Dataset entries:
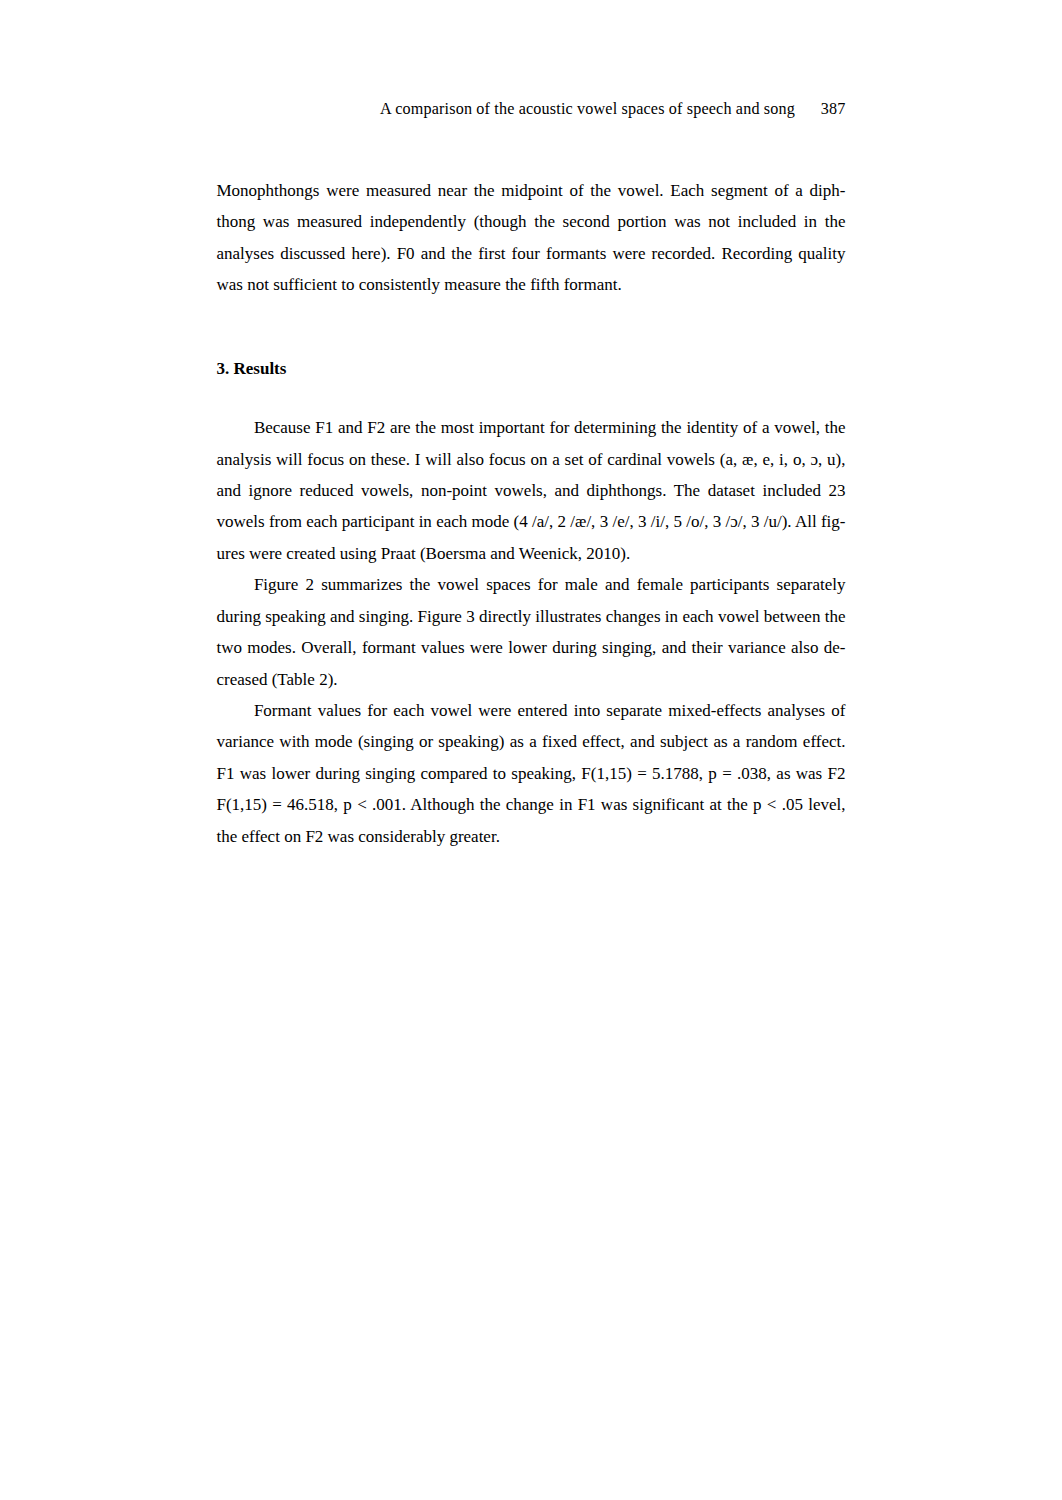A comparison of the acoustic vowel spaces of speech and song387
Monophthongs were measured near the midpoint of the vowel. Each segment of a diphthong was measured independently (though the second portion was not included in the analyses discussed here). F0 and the first four formants were recorded. Recording quality was not sufficient to consistently measure the fifth formant.
3. Results
Because F1 and F2 are the most important for determining the identity of a vowel, the analysis will focus on these. I will also focus on a set of cardinal vowels (a, æ, e, i, o, ɔ, u), and ignore reduced vowels, non-point vowels, and diphthongs. The dataset included 23 vowels from each participant in each mode (4 /a/, 2 /æ/, 3 /e/, 3 /i/, 5 /o/, 3 /ɔ/, 3 /u/). All figures were created using Praat (Boersma and Weenick, 2010).
Figure 2 summarizes the vowel spaces for male and female participants separately during speaking and singing. Figure 3 directly illustrates changes in each vowel between the two modes. Overall, formant values were lower during singing, and their variance also decreased (Table 2).
Formant values for each vowel were entered into separate mixed-effects analyses of variance with mode (singing or speaking) as a fixed effect, and subject as a random effect. F1 was lower during singing compared to speaking, F(1,15) = 5.1788, p = .038, as was F2 F(1,15) = 46.518, p < .001. Although the change in F1 was significant at the p < .05 level, the effect on F2 was considerably greater.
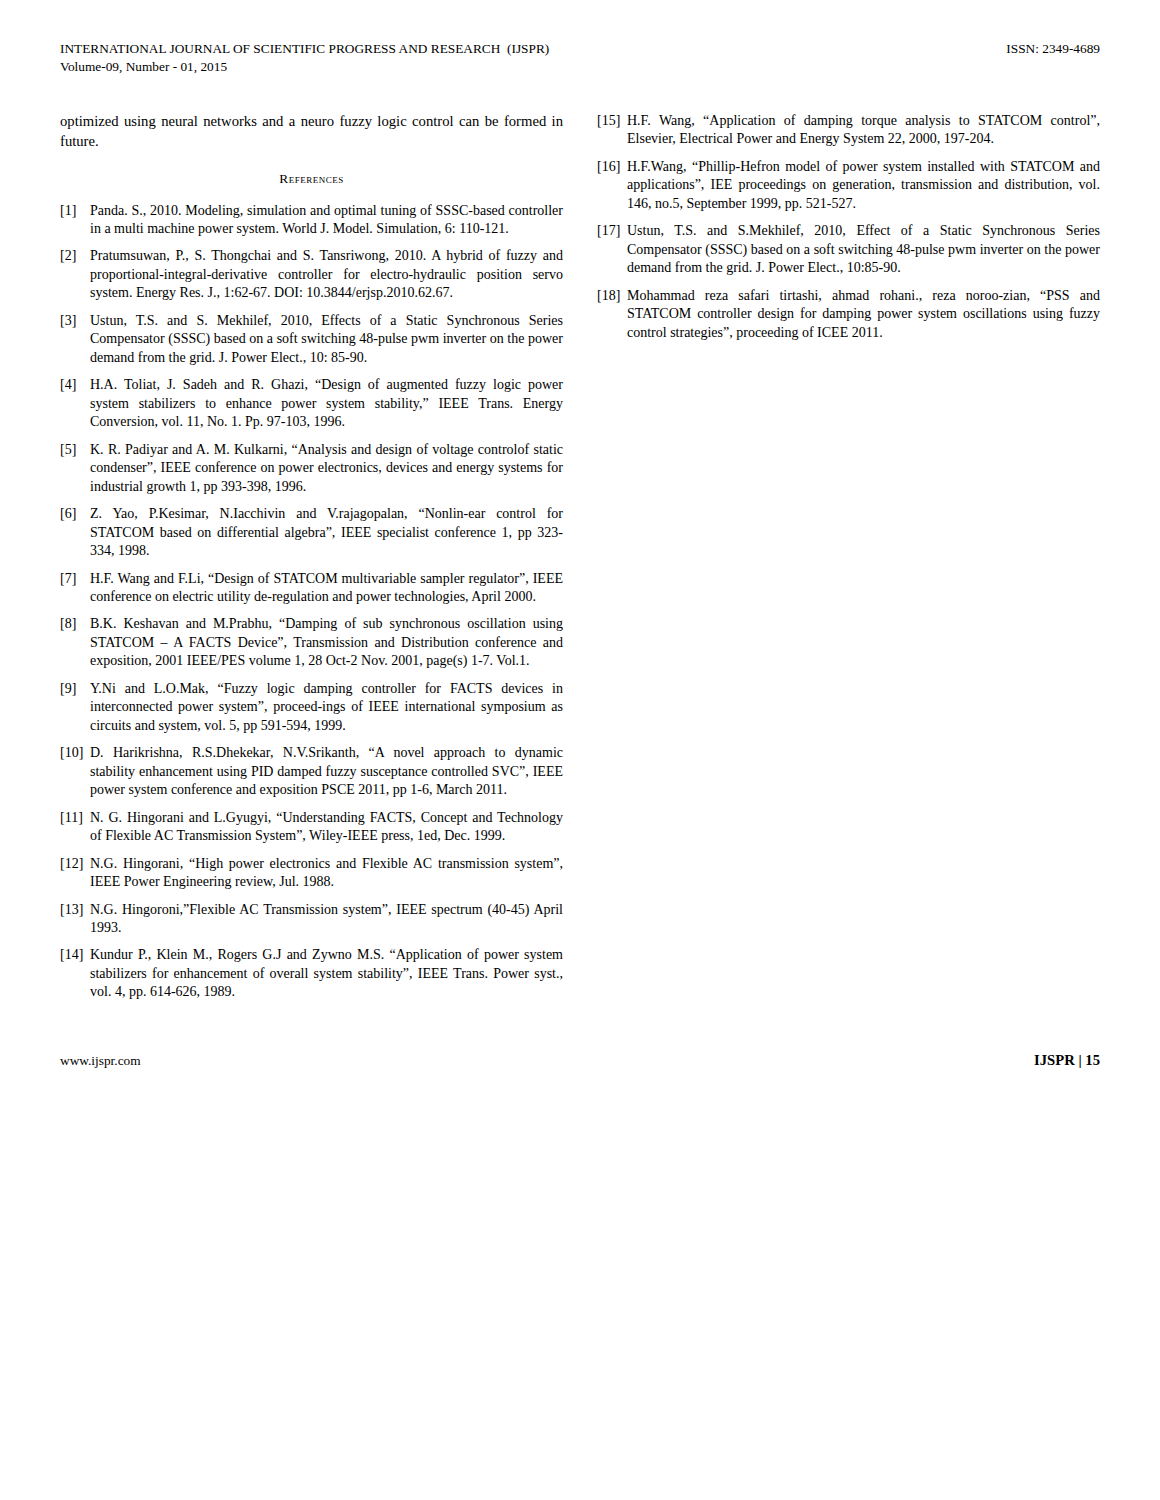INTERNATIONAL JOURNAL OF SCIENTIFIC PROGRESS AND RESEARCH (IJSPR)
Volume-09, Number - 01, 2015
ISSN: 2349-4689
optimized using neural networks and a neuro fuzzy logic control can be formed in future.
References
[1] Panda. S., 2010. Modeling, simulation and optimal tuning of SSSC-based controller in a multi machine power system. World J. Model. Simulation, 6: 110-121.
[2] Pratumsuwan, P., S. Thongchai and S. Tansriwong, 2010. A hybrid of fuzzy and proportional-integral-derivative controller for electro-hydraulic position servo system. Energy Res. J., 1:62-67. DOI: 10.3844/erjsp.2010.62.67.
[3] Ustun, T.S. and S. Mekhilef, 2010, Effects of a Static Synchronous Series Compensator (SSSC) based on a soft switching 48-pulse pwm inverter on the power demand from the grid. J. Power Elect., 10: 85-90.
[4] H.A. Toliat, J. Sadeh and R. Ghazi, “Design of augmented fuzzy logic power system stabilizers to enhance power system stability,” IEEE Trans. Energy Conversion, vol. 11, No. 1. Pp. 97-103, 1996.
[5] K. R. Padiyar and A. M. Kulkarni, “Analysis and design of voltage controlof static condenser”, IEEE conference on power electronics, devices and energy systems for industrial growth 1, pp 393-398, 1996.
[6] Z. Yao, P.Kesimar, N.Iacchivin and V.rajagopalan, “Nonlin-ear control for STATCOM based on differential algebra”, IEEE specialist conference 1, pp 323-334, 1998.
[7] H.F. Wang and F.Li, “Design of STATCOM multivariable sampler regulator”, IEEE conference on electric utility de-regulation and power technologies, April 2000.
[8] B.K. Keshavan and M.Prabhu, “Damping of sub synchronous oscillation using STATCOM – A FACTS Device”, Transmission and Distribution conference and exposition, 2001 IEEE/PES volume 1, 28 Oct-2 Nov. 2001, page(s) 1-7. Vol.1.
[9] Y.Ni and L.O.Mak, “Fuzzy logic damping controller for FACTS devices in interconnected power system”, proceed-ings of IEEE international symposium as circuits and system, vol. 5, pp 591-594, 1999.
[10] D. Harikrishna, R.S.Dhekekar, N.V.Srikanth, “A novel approach to dynamic stability enhancement using PID damped fuzzy susceptance controlled SVC”, IEEE power system conference and exposition PSCE 2011, pp 1-6, March 2011.
[11] N. G. Hingorani and L.Gyugyi, “Understanding FACTS, Concept and Technology of Flexible AC Transmission System”, Wiley-IEEE press, 1ed, Dec. 1999.
[12] N.G. Hingorani, “High power electronics and Flexible AC transmission system”, IEEE Power Engineering review, Jul. 1988.
[13] N.G. Hingoroni,”Flexible AC Transmission system”, IEEE spectrum (40-45) April 1993.
[14] Kundur P., Klein M., Rogers G.J and Zywno M.S. “Application of power system stabilizers for enhancement of overall system stability”, IEEE Trans. Power syst., vol. 4, pp. 614-626, 1989.
[15] H.F. Wang, “Application of damping torque analysis to STATCOM control”, Elsevier, Electrical Power and Energy System 22, 2000, 197-204.
[16] H.F.Wang, “Phillip-Hefron model of power system installed with STATCOM and applications”, IEE proceedings on generation, transmission and distribution, vol. 146, no.5, September 1999, pp. 521-527.
[17] Ustun, T.S. and S.Mekhilef, 2010, Effect of a Static Synchronous Series Compensator (SSSC) based on a soft switching 48-pulse pwm inverter on the power demand from the grid. J. Power Elect., 10:85-90.
[18] Mohammad reza safari tirtashi, ahmad rohani., reza noroo-zian, “PSS and STATCOM controller design for damping power system oscillations using fuzzy control strategies”, proceeding of ICEE 2011.
www.ijspr.com
IJSPR | 15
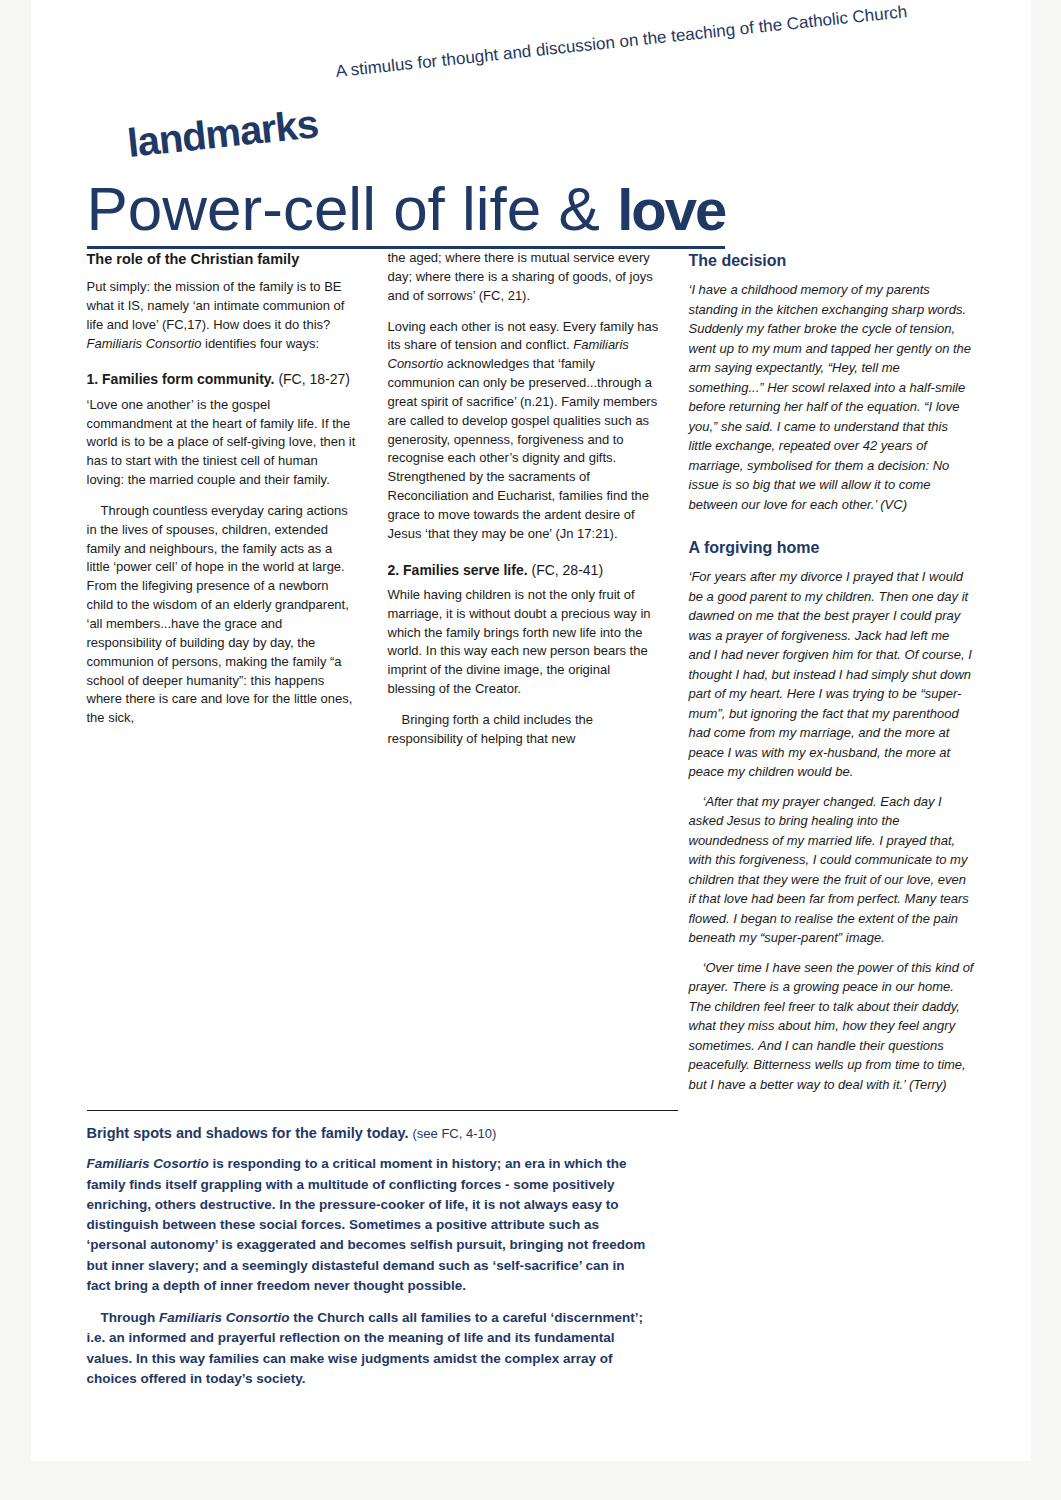A stimulus for thought and discussion on the teaching of the Catholic Church
landmarks
Power-cell of life & love
The role of the Christian family
Put simply: the mission of the family is to BE what it IS, namely ‘an intimate communion of life and love’ (FC,17). How does it do this? Familiaris Consortio identifies four ways:
1. Families form community. (FC, 18-27)
‘Love one another’ is the gospel commandment at the heart of family life. If the world is to be a place of self-giving love, then it has to start with the tiniest cell of human loving: the married couple and their family.
Through countless everyday caring actions in the lives of spouses, children, extended family and neighbours, the family acts as a little ‘power cell’ of hope in the world at large. From the lifegiving presence of a newborn child to the wisdom of an elderly grandparent, ‘all members...have the grace and responsibility of building day by day, the communion of persons, making the family “a school of deeper humanity”: this happens where there is care and love for the little ones, the sick,
the aged; where there is mutual service every day; where there is a sharing of goods, of joys and of sorrows’ (FC, 21).
Loving each other is not easy. Every family has its share of tension and conflict. Familiaris Consortio acknowledges that ‘family communion can only be preserved...through a great spirit of sacrifice’ (n.21). Family members are called to develop gospel qualities such as generosity, openness, forgiveness and to recognise each other’s dignity and gifts. Strengthened by the sacraments of Reconciliation and Eucharist, families find the grace to move towards the ardent desire of Jesus ‘that they may be one’ (Jn 17:21).
2. Families serve life. (FC, 28-41)
While having children is not the only fruit of marriage, it is without doubt a precious way in which the family brings forth new life into the world. In this way each new person bears the imprint of the divine image, the original blessing of the Creator.
Bringing forth a child includes the responsibility of helping that new
The decision
‘I have a childhood memory of my parents standing in the kitchen exchanging sharp words. Suddenly my father broke the cycle of tension, went up to my mum and tapped her gently on the arm saying expectantly, “Hey, tell me something...” Her scowl relaxed into a half-smile before returning her half of the equation. “I love you,” she said. I came to understand that this little exchange, repeated over 42 years of marriage, symbolised for them a decision: No issue is so big that we will allow it to come between our love for each other.’ (VC)
A forgiving home
‘For years after my divorce I prayed that I would be a good parent to my children. Then one day it dawned on me that the best prayer I could pray was a prayer of forgiveness. Jack had left me and I had never forgiven him for that. Of course, I thought I had, but instead I had simply shut down part of my heart. Here I was trying to be “super-mum”, but ignoring the fact that my parenthood had come from my marriage, and the more at peace I was with my ex-husband, the more at peace my children would be.
‘After that my prayer changed. Each day I asked Jesus to bring healing into the woundedness of my married life. I prayed that, with this forgiveness, I could communicate to my children that they were the fruit of our love, even if that love had been far from perfect. Many tears flowed. I began to realise the extent of the pain beneath my “super-parent” image.
‘Over time I have seen the power of this kind of prayer. There is a growing peace in our home. The children feel freer to talk about their daddy, what they miss about him, how they feel angry sometimes. And I can handle their questions peacefully. Bitterness wells up from time to time, but I have a better way to deal with it.’ (Terry)
Bright spots and shadows for the family today. (see FC, 4-10)
Familiaris Cosortio is responding to a critical moment in history; an era in which the family finds itself grappling with a multitude of conflicting forces - some positively enriching, others destructive. In the pressure-cooker of life, it is not always easy to distinguish between these social forces. Sometimes a positive attribute such as ‘personal autonomy’ is exaggerated and becomes selfish pursuit, bringing not freedom but inner slavery; and a seemingly distasteful demand such as ‘self-sacrifice’ can in fact bring a depth of inner freedom never thought possible.
Through Familiaris Consortio the Church calls all families to a careful ‘discernment’; i.e. an informed and prayerful reflection on the meaning of life and its fundamental values. In this way families can make wise judgments amidst the complex array of choices offered in today’s society.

Task objective: Repeat only the stretch of data above that runs from the line with "www.ijspr.com" to the line with "The role of the Christian family". Keep both end lines; exclude pictures.

Output of the exercise:
www.ijspr.com
IJSPR | 15
A stimulus for thought and discussion on the teaching of the Catholic Church
landmarks
Power-cell of life & love
The role of the Christian family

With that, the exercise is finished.